Facebook breaks ground on Meath data centre
6 April 2016 | 0
Facebook has broken ground on its new data centre in Clonee, county Meath, that will serve its users globally, on a par with existing US facilities, and Luleå in Sweden.
Present for the sod turning were Minister for Skills, Research and Innovation, Damien English TD, Tom Furlong, VP, Infrastructure, Facebook, Jackie Maguire, CEO, Meath County Council, Brian Fitzgerald, chairman, Meath County Council and Martin Shanahan, CEO IDA.
The site is almost 58,000 square meters (621,000sq ft), which is already expanded over initial plans.
Furlong, speaking to TechPro, said the Clonee facility will operate on the same tier as the major US facilities.
“We take global users and we allocate them to these different data centres and provision that if there is some kind of issue, to failover that user to another data centre that has sufficient capacity. So this will have a lot of the same gear, systems, software applications that Luleå has, or any of the big US centres.”
The site will be powered by renewable energy, the company confirmed, that will be wind generated from BrookfieldRenewable’s Irish operations. Brookfield owns and operates a portfolio of renewable wind energy projects across Ireland totalling 465 MW and all renewable wind energy supplying Facebook’s facilities in Ireland is located in Ireland.
“The new facility,” said Furlong, “will be one of the most advanced and energy-efficient data centres in the world thanks to its cutting-edge Open Compute technology and use of 100% renewable wind energy. The centre will be a crucial part of the infrastructure that helps Facebook connect billions of people around the world.”
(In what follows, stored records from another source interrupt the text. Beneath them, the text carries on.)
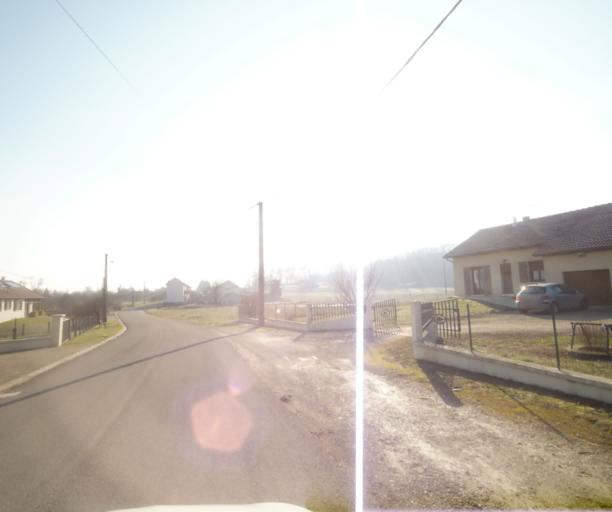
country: FR
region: Champagne-Ardenne
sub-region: Departement de la Haute-Marne
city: Wassy
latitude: 48.5123
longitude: 4.9176
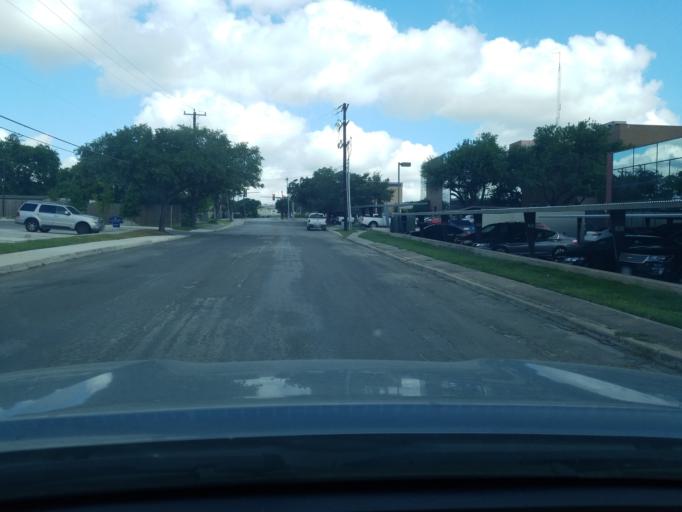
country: US
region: Texas
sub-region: Bexar County
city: Castle Hills
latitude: 29.5315
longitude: -98.4879
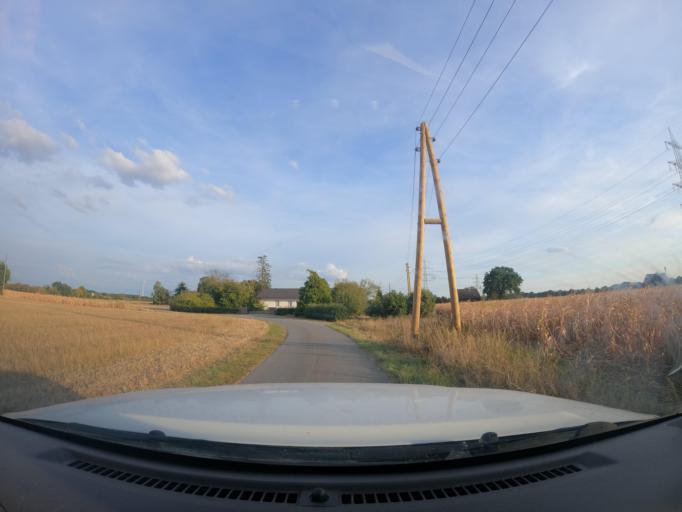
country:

Furlong said that the PUE rating of the facility will be sub 1.1
“We are in the 1.07 – 1.09 range. It gets a little seasonally adjusted, and it gets adjusted a bit on load, but basically it is sub 1.1.”
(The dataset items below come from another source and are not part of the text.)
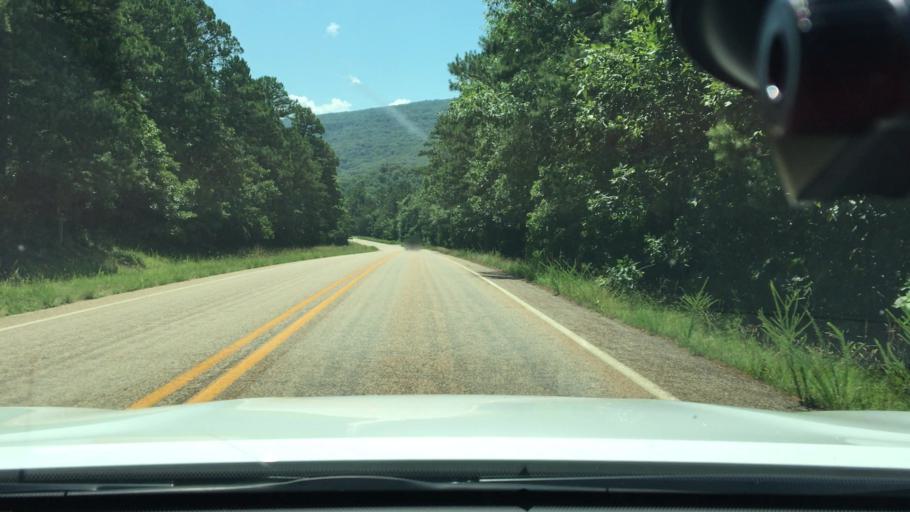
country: US
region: Arkansas
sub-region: Logan County
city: Paris
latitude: 35.1952
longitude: -93.6324
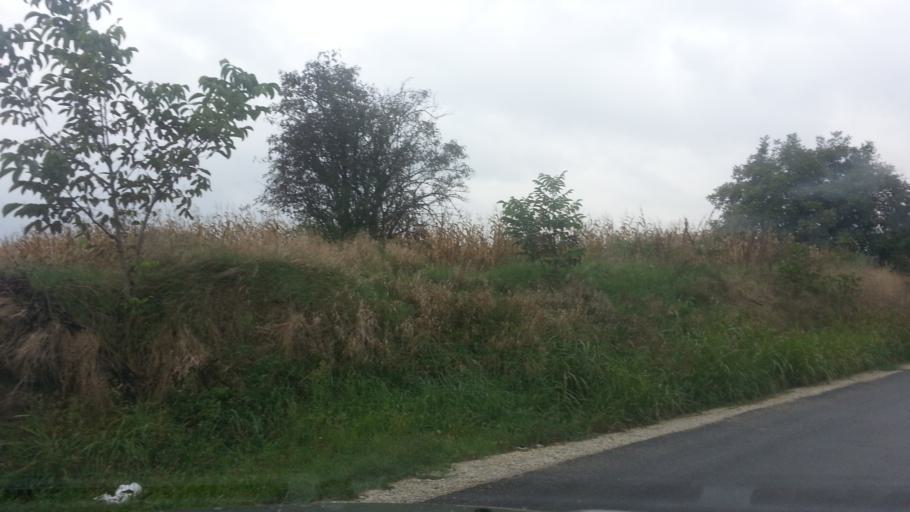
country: RS
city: Novi Banovci
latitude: 44.9385
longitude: 20.2959
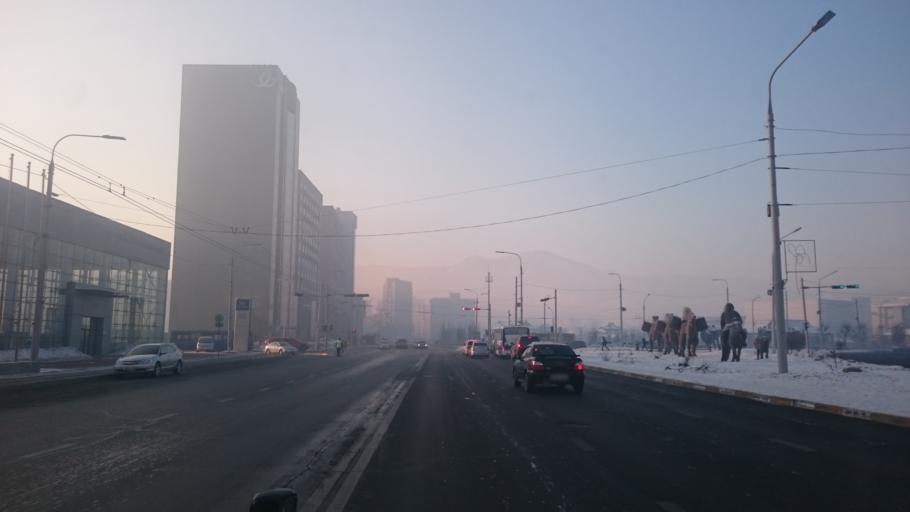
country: MN
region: Ulaanbaatar
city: Ulaanbaatar
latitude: 47.9002
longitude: 106.9096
This puts the Clonee facility among the most efficient web-scale facilities in the world.
Minister for Skills, Research and Innovation, Damien English, TD, said that the country’s growing reputation for data centres is contributing to the expansion of the economy.
“This is contributing to Ireland becoming a major world player in this area and helping to embed and expand the operations of the major Internet companies located here. I welcome Facebook’s further commitment to Ireland with their investment in this Meath facility, and I wish Facebook and their employees further success in the future,” said the minister.
A key feature of the Clonee facility is that it will use indirect cooling, something that is not featured even in Facebook’s Texas and North Carolina centres.
“Unlike all of our other sites,” said Furlong, “which take outside air and push it directly into the data centre, this is a heat exchanger that takes the outside air to cool the inside air. We did that here because there is a little more salt content in the air. We place corrosion plates on the site and measure over time. It’s no so important for the servers, but I don’t want the facility having corrosion issues over its life, as it needs to survive for 20 plus years. So we decided to make that a design standard here.”
The design standard created may then be replicated in other sites still under evaluation, saving significantly in design costs, said Furlong.
“We are likely to repeat this design, say in places where there might be dust. This design is now a tool in the tool box that will allow us to deal with those kinds of conditions elsewhere in the world.”
“This was basically the design for Texas, modified for indirect cooling and then customised for European codes and standards. We only wanted to do that once to make sure we had a potential design that would then work in multiple locations being evaluated.”